December 10, 2012

Any post-mortem on the failure of the U.S. Senate to ratify the Convention on the Rights of Persons with Disabilities on December 4 will point to the efforts of people like Rick Santorum to keep enough Senators from voting in favor of the treaty to miss the requirement for two-thirds approval.

Santorum expressed several concerns with the treaty language, including a clause protecting the “best interests of the child.” Before the vote, Santorum wrote a column headlined “This Treaty Crushes U.S. Sovereignty” in which he raised what he saw as the potential impact of the treaty on his daughter: “In the case of our 4-year-old daughter, Bella, who has Trisomy 18, a condition that the medical literature says is ‘incompatible with life,’ would her ‘best interest’ be that she be allowed to die? Some would undoubtedly say so.”

Santorum was not alone in opposing the CRPD on grounds of threatened sovereignty. The Home School Legal Defense Association argues that ratifying the treaty will allow the United Nations to determine the number of handicapped spaces required for parking at one’s church.

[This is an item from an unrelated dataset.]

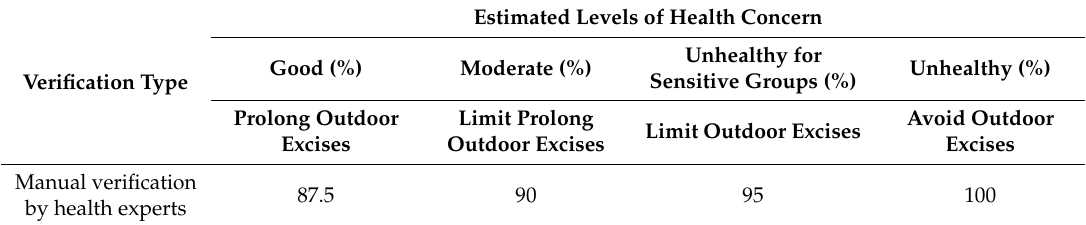
Table 4. Comparison of Different Verification Types.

Others claim that the treaty requires mandatory monitoring of children with disabilities and will “force America to sanction sterilization or abortion for the disabled – at taxpayer expense.”

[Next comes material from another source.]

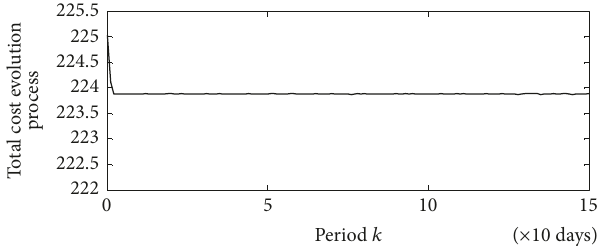
Figure 12: Total cost evolution process under the fuzzy robust strategy ( ×10 8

Opponents had a clear and united message: the CRPD “poses a threat” to U.S. sovereignty. They portrayed themselves as protecting the U.S. from walking through the door of the international human rights treaty system and its concomitant obligations. The problem with that line of argument is that the U.S. already walked through that door 20 years ago, when the Senate ratified the International Covenant on Civil and Political Rights (ICCPR), a core international human rights treaty.

Two years later the U.S. ratified the Convention against Torture and Other Cruel, Inhuman or Degrading Treatment or Punishment, and the International Convention on the Elimination of All Forms of Racial Discrimination. The U.S. has been reporting on its human rights records to these UN committees for almost two decades. There is nothing new (or frightening) about it.

So opponents of the CRPD actually have 20 years of history to show how the US, bound to these and other human rights treaties, has been “crushed” by the treaty obligations. But the record shows there’s no truth to the claim.

The truth is much more mundane.

As a party to the ICCPR, every five years or so, the United States must report to the U.S. Human Rights Committee on its compliance with the treaty. The Committee looks at this official report, and at reports from nongovernmental organizations like Human Rights Watch, and then makes “concluding observations,” authoritative interpretations of the state’s obligations under the treaty. The process is no secret: you can see the 2006 US submission, as well as the Committee’s observations, here.

The Committee’s concluding observations can be specific (such as “The [United States] should ensure that any revision of the Army Field Manual only provides for interrogation techniques in conformity with the international understanding of the scope of the prohibition contained in article 7 of the Covenant”) or more general (such as “The [United States] should continue and intensify its efforts to put an end to racial profiling used by federal as well as state law enforcement officials” followed by a data request).

The U.S. then responds to these observations, sometimes documenting progress toward meeting the recommendations – many times, unfortunately, politely brushing them off. And then the process begins anew.

Ratification of the CRPD would result in a similar process.

When it ratified the ICCPR, as well as the other core human rights treaties, the United States made a declaration that its provisions are not judicially enforceable without implementing legislation. The US Supreme Court also said as much four years ago in Medellin v. Texas. So it is up to the executive powers of the president, congressional lawmaking, and state governments to see that US international legal obligations are met. Too frequently, sadly, they are not.

But international human rights treaties are valuable in other ways, through their symbolism and persuasive power. Currently 166 other countries are parties to the ICCPR. Members of this and other treaties, including the treaties against torture and against racism, must put their human rights record down on paper and present that record to the community of nations. And they must be prepared for the criticism of civil society and international experts.

One might hope that by ratifying the CRPD American policymakers would see the value in putting their record on protecting the rights of people with disabilities on paper. The U.S. has much to be proud of in that regard, having enacted the Americans with Disabilities Act in 1990, the first major national legislation in the world addressing discrimination against persons with disabilities. One might also hope that by ratifying the CRPD, American policymakers would be driven to adopt other measures and pass laws that would further protect people with disabilities, taking the advice of the experts and civil society who play a role in making states aware of their obligations under the treaty.

When the Senate returns to this treaty in the new Congress, it should approach arguments against ratification with caution. The U.S. is already committed to protecting human rights through its ratification of important human rights treaties. Opponents to CRPD missed that boat many years ago.

Ginatta is the U.S. advocacy director at Human Rights Watch.